[Records from a collection]
# # # #

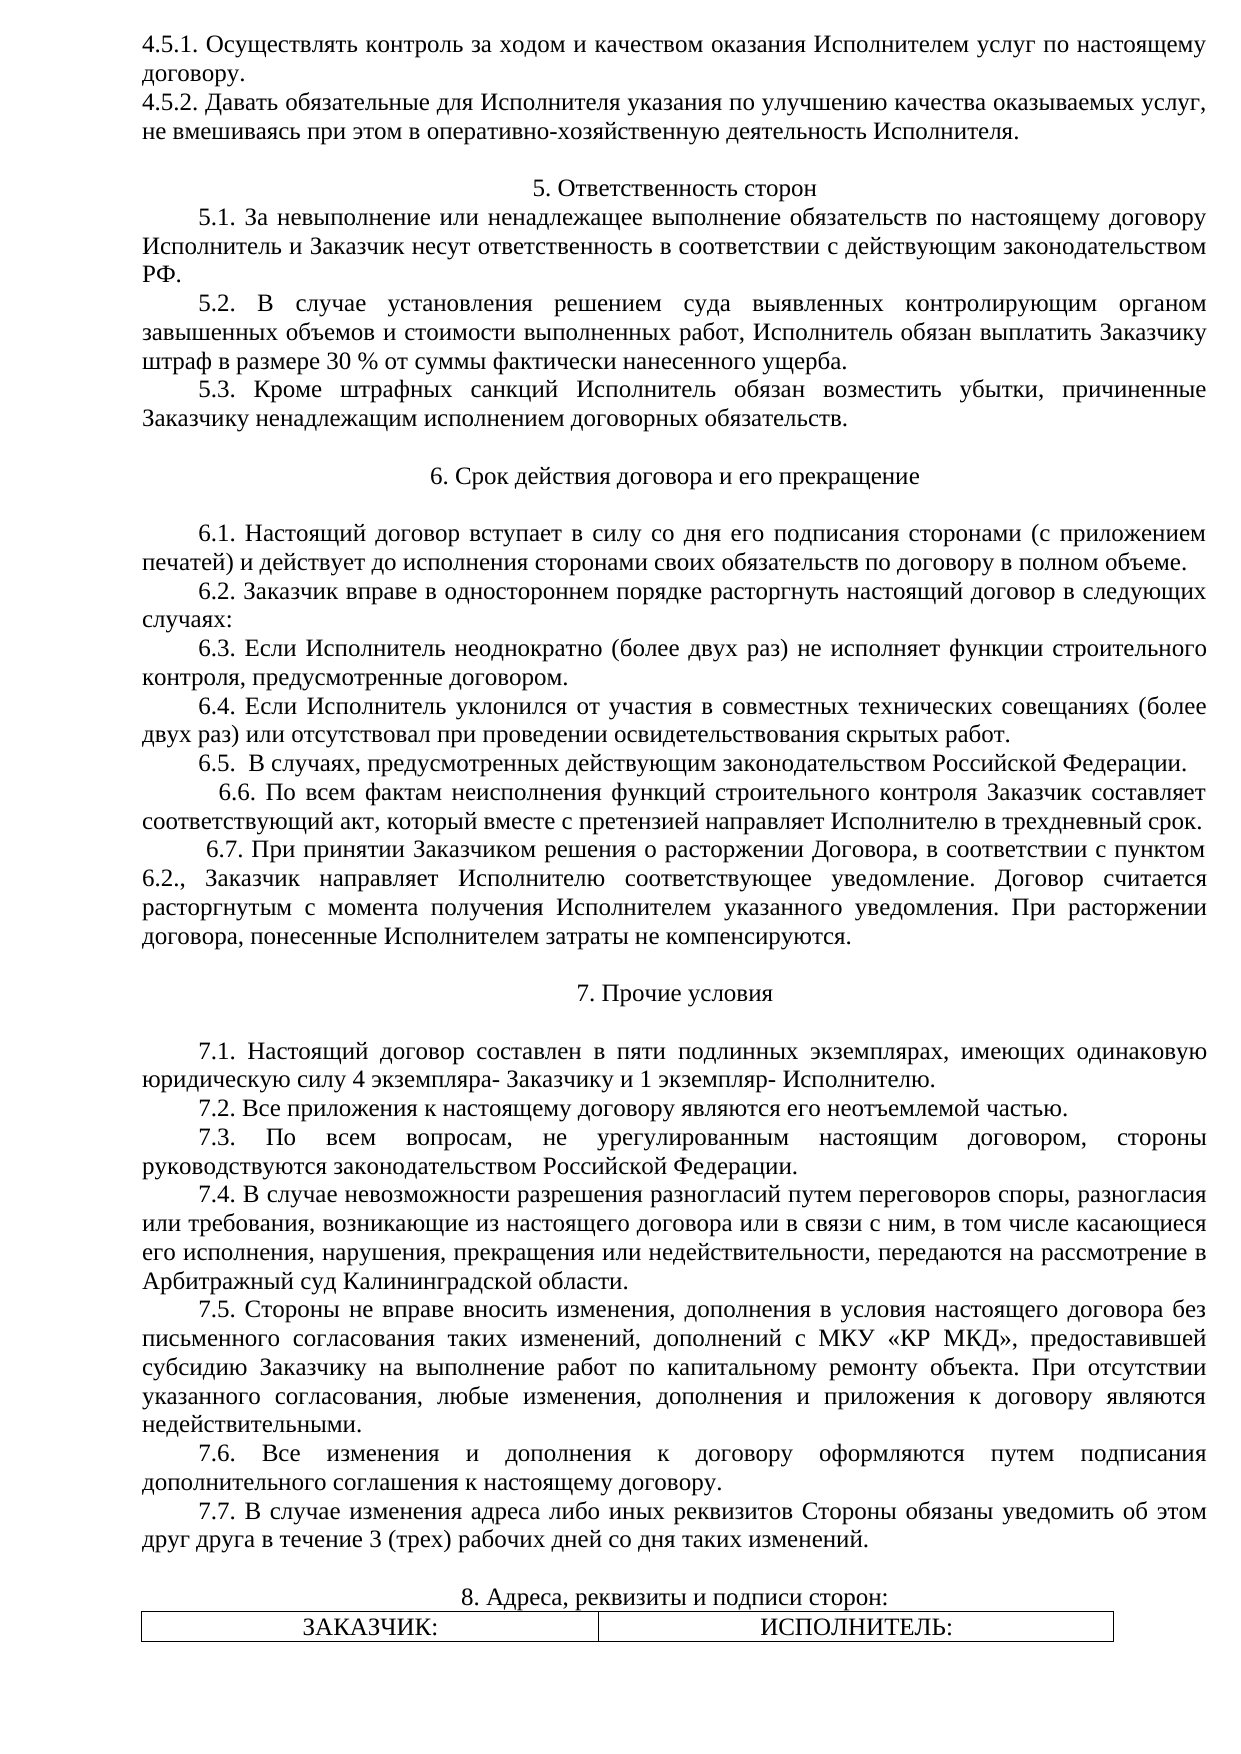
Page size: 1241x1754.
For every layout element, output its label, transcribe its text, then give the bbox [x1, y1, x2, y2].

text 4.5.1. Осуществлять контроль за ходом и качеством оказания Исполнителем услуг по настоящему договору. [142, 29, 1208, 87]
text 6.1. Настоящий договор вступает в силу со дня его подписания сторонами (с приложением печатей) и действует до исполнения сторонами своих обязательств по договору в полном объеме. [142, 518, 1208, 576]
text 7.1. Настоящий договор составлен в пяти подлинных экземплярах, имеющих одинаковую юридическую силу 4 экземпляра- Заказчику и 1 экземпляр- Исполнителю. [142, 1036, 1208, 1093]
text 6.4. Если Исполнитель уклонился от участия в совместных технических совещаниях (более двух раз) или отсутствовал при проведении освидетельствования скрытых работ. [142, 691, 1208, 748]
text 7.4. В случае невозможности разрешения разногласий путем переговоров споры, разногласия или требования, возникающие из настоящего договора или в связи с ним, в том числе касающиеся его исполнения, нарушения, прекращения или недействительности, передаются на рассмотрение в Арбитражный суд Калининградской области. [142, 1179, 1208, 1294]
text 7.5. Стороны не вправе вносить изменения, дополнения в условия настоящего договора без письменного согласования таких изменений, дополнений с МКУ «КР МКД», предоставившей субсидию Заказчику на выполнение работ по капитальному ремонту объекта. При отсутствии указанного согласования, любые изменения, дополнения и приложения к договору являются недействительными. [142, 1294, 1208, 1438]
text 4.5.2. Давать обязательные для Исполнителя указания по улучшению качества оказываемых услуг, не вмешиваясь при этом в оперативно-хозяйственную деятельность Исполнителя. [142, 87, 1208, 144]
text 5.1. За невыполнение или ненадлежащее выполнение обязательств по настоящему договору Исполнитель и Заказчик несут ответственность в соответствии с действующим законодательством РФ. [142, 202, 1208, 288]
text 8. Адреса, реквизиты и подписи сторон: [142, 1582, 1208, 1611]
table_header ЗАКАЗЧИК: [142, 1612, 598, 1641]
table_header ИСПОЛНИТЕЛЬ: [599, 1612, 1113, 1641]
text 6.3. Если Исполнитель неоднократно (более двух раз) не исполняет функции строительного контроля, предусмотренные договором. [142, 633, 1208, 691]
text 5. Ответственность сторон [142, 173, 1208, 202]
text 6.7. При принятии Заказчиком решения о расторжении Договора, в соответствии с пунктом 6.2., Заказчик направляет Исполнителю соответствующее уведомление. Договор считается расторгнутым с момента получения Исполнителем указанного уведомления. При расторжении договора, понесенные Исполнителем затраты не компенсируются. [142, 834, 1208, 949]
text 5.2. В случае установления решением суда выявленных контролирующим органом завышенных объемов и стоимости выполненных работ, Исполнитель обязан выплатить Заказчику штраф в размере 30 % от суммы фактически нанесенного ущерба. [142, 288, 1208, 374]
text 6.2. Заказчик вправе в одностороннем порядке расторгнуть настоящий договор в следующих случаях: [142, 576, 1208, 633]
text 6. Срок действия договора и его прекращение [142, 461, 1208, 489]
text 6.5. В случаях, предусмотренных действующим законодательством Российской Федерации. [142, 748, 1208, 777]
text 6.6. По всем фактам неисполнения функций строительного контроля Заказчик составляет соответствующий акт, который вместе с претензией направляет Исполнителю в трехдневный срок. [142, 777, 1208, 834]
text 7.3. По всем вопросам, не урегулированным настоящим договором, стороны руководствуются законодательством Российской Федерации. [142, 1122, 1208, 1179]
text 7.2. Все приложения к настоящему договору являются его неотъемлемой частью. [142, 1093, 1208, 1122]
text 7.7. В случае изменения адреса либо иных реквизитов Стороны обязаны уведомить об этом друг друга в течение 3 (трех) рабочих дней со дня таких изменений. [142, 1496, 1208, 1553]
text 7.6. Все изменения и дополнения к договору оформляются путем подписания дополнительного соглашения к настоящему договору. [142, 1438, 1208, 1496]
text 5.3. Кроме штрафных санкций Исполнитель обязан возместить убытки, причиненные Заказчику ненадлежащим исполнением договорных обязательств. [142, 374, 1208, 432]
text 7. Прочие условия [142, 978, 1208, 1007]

# # # #

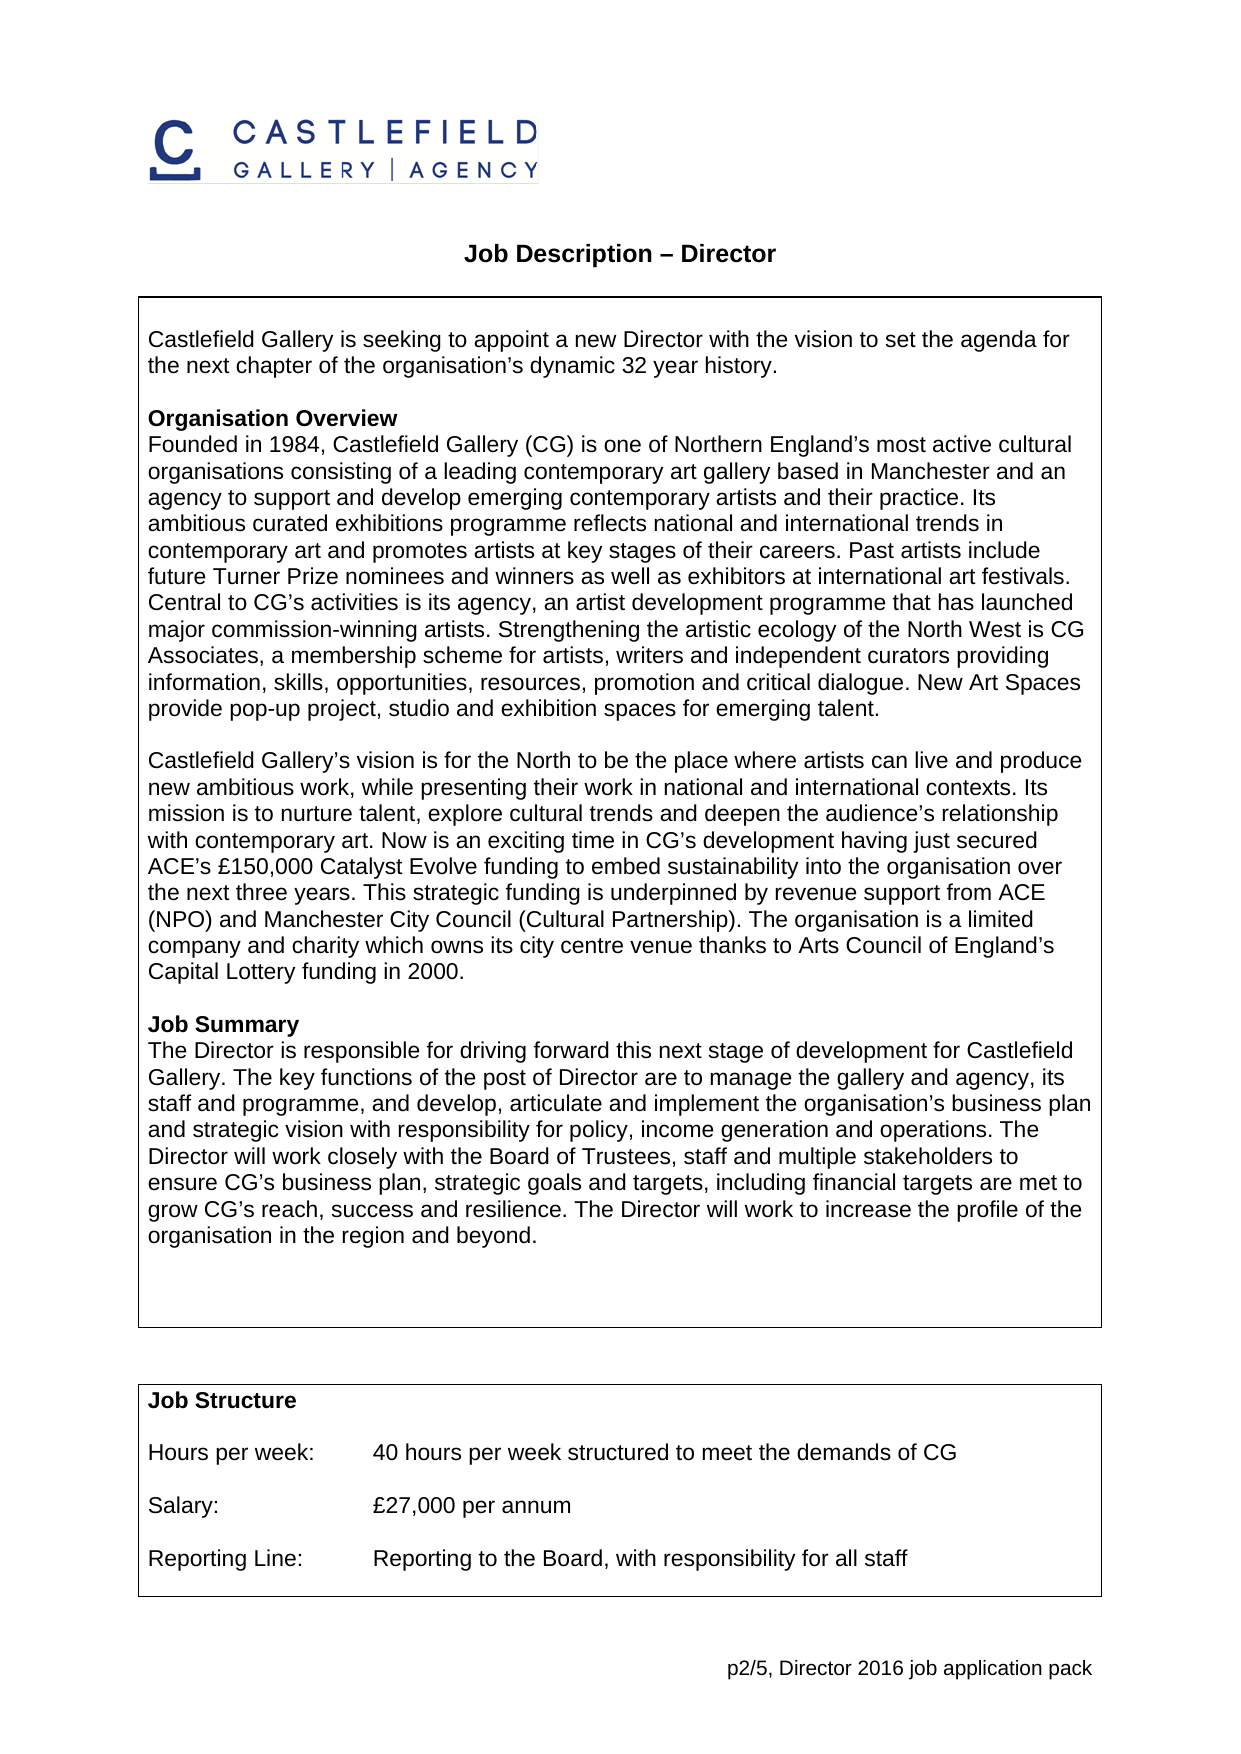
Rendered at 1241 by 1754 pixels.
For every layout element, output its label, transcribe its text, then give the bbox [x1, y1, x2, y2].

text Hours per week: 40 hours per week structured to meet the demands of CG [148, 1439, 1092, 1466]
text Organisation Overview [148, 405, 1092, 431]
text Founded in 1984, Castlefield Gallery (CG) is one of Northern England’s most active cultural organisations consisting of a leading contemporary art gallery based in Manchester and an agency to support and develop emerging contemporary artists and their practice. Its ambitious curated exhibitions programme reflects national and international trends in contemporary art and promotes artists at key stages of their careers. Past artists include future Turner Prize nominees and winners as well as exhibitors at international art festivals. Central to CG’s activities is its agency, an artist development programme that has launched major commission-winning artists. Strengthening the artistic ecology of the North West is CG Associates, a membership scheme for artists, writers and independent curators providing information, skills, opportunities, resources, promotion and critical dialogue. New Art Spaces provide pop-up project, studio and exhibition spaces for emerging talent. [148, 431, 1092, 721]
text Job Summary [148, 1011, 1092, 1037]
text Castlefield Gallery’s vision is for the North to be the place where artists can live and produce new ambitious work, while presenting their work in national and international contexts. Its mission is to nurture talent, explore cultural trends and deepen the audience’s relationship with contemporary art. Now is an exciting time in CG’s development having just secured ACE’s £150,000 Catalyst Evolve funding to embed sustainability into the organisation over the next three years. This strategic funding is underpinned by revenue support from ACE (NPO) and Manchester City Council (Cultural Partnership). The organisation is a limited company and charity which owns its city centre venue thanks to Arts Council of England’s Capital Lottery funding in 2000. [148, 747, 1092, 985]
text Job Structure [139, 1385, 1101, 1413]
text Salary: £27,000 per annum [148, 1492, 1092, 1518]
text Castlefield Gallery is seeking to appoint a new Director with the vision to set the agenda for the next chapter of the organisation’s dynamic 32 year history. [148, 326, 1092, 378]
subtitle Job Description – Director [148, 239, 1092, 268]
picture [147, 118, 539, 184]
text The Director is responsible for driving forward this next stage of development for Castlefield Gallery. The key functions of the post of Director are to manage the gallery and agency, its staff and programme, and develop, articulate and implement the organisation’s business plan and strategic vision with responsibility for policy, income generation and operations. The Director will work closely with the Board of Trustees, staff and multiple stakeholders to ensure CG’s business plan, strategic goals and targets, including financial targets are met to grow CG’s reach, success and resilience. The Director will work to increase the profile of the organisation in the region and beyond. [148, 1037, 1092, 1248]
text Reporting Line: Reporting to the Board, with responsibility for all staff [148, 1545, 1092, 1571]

# # # #

Where in the entries above does the word "responsibility" appear? Copy each line that has it.

text The Director is responsible for driving forward this next stage of development for Castlefield Gallery. The key functions of the post of Director are to manage the gallery and agency, its staff and programme, and develop, articulate and implement the organisation’s business plan and strategic vision with responsibility for policy, income generation and operations. The Director will work closely with the Board of Trustees, staff and multiple stakeholders to ensure CG’s business plan, strategic goals and targets, including financial targets are met to grow CG’s reach, success and resilience. The Director will work to increase the profile of the organisation in the region and beyond. [148, 1037, 1092, 1248]
text Reporting Line: Reporting to the Board, with responsibility for all staff [148, 1545, 1092, 1571]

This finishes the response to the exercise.